_Provided data_:
=-=-=
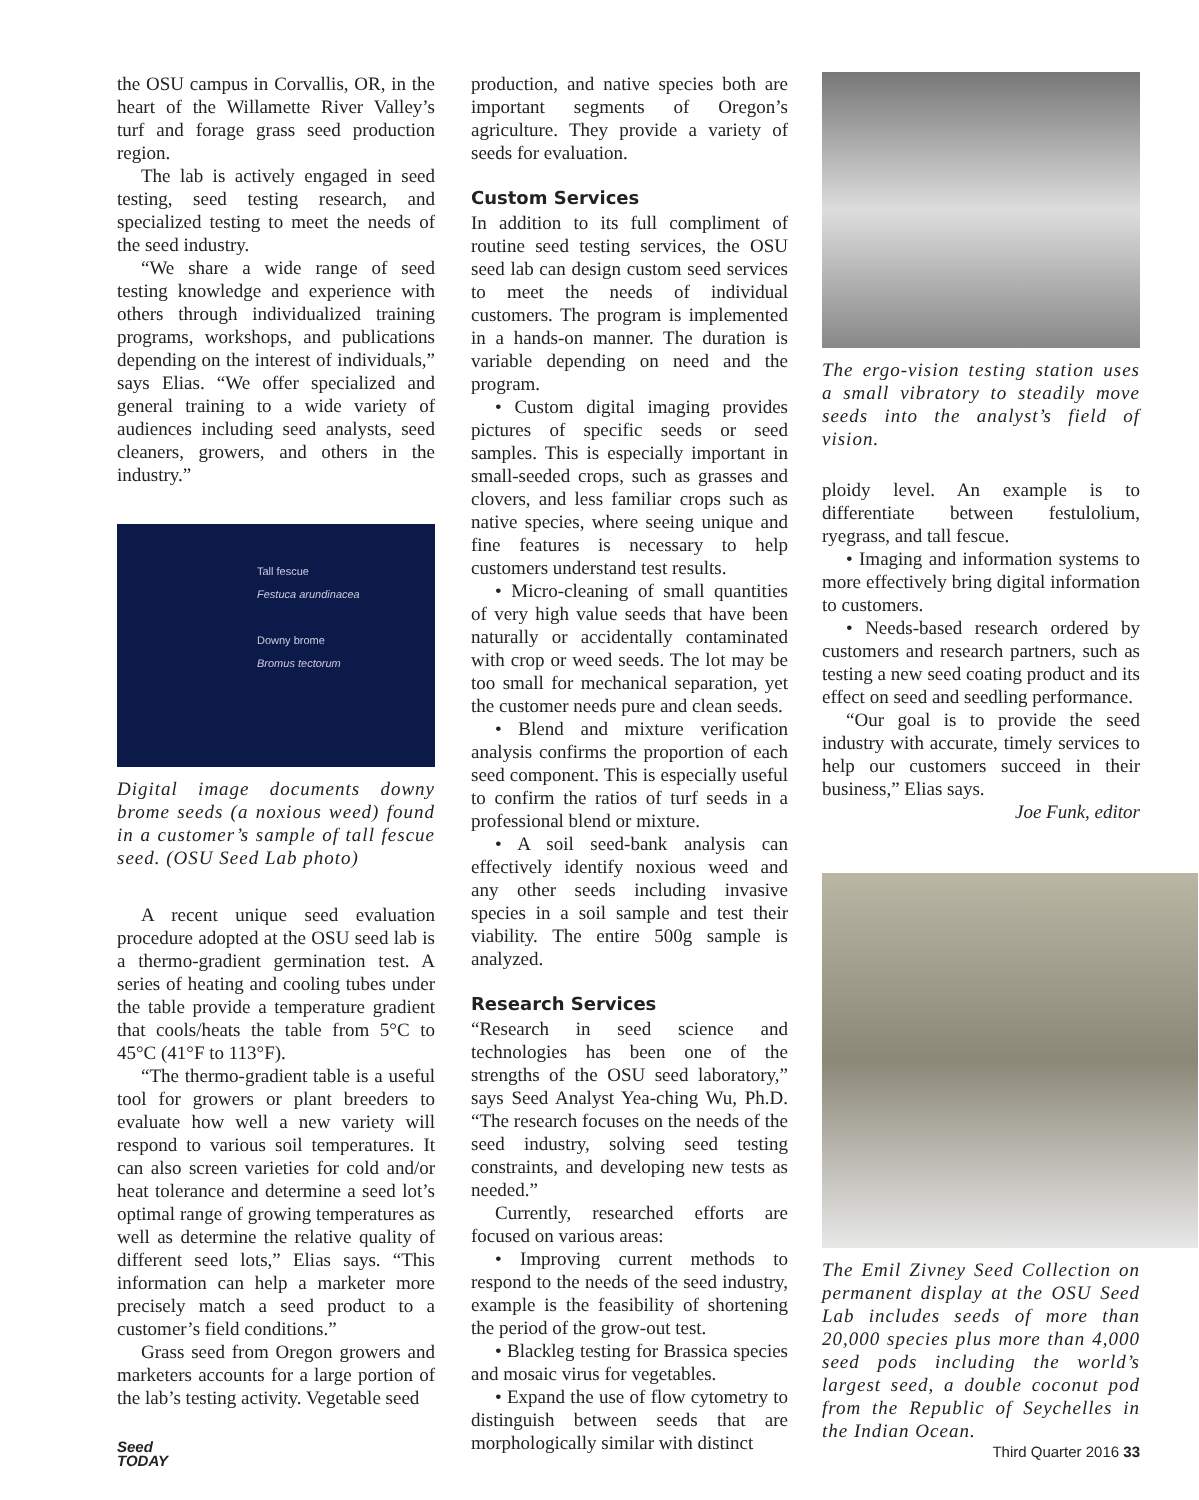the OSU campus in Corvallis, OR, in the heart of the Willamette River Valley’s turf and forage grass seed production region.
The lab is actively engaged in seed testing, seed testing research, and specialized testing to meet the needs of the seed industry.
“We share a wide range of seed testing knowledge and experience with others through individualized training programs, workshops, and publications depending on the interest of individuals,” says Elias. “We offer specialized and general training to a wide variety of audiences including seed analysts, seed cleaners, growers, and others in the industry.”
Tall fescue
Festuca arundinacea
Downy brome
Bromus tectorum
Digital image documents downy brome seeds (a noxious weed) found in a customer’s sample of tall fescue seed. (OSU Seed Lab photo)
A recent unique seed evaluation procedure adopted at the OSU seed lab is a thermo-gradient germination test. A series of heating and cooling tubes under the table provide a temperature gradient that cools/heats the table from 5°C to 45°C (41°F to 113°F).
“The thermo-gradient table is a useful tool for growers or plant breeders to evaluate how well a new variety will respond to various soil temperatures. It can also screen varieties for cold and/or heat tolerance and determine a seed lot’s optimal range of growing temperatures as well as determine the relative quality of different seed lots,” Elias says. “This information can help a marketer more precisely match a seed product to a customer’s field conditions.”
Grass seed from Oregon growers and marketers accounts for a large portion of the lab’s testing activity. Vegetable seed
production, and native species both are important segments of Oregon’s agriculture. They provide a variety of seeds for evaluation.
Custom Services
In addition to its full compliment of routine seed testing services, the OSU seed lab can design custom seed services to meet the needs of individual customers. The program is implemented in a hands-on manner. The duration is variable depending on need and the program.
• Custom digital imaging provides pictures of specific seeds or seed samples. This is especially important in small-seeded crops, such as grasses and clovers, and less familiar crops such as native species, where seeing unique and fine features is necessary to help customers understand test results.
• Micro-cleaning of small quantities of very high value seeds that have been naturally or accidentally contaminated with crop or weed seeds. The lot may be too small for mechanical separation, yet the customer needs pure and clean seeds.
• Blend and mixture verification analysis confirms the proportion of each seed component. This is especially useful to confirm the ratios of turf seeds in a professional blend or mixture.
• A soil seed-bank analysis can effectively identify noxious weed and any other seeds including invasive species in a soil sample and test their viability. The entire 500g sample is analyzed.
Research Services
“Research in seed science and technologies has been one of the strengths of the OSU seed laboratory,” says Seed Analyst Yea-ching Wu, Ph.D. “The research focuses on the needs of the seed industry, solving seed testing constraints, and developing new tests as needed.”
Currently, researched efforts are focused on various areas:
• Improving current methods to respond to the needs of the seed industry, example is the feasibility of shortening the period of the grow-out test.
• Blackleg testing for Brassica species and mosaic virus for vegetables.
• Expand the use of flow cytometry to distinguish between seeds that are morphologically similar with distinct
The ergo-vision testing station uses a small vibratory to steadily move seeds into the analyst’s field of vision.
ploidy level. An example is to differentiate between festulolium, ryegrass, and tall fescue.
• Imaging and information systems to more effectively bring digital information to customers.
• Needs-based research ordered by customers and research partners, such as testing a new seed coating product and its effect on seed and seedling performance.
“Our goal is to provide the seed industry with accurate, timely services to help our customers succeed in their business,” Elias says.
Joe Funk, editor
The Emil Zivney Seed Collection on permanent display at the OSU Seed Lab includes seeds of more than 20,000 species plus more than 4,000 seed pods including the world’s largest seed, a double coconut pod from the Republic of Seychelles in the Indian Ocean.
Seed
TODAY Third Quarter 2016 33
=-=-=
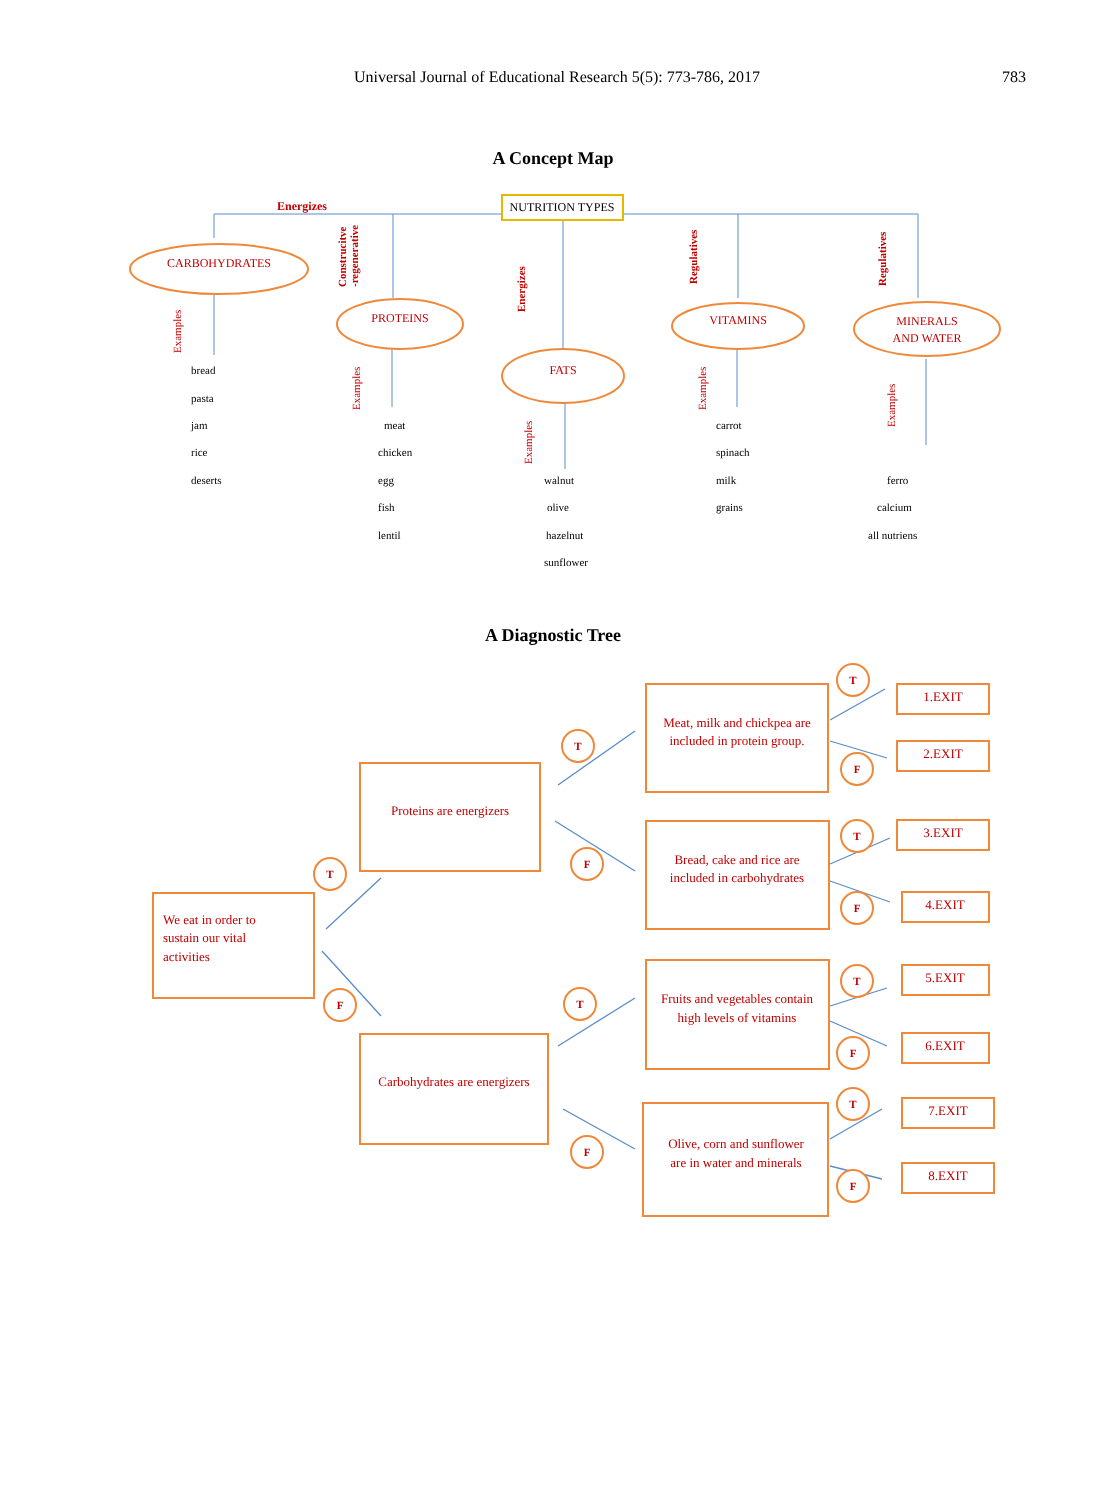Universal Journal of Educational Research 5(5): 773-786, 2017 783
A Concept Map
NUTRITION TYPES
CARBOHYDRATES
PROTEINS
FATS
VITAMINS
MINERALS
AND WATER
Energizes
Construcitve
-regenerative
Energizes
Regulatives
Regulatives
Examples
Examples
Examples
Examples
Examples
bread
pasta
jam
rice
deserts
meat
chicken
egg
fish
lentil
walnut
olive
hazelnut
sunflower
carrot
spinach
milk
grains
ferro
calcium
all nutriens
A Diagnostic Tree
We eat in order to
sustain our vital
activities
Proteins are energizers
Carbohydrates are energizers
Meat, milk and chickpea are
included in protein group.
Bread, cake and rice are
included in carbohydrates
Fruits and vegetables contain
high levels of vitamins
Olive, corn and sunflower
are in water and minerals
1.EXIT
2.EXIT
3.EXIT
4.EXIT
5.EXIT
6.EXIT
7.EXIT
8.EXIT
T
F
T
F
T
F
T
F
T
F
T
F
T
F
=-=-=
_Task instructions_: The lines to return are those holding the string "their" anywhere in the listing above.

_Written solution_:
• A soil seed-bank analysis can effectively identify noxious weed and any other seeds including invasive species in a soil sample and test their viability. The entire 500g sample is analyzed.
“Our goal is to provide the seed industry with accurate, timely services to help our customers succeed in their business,” Elias says.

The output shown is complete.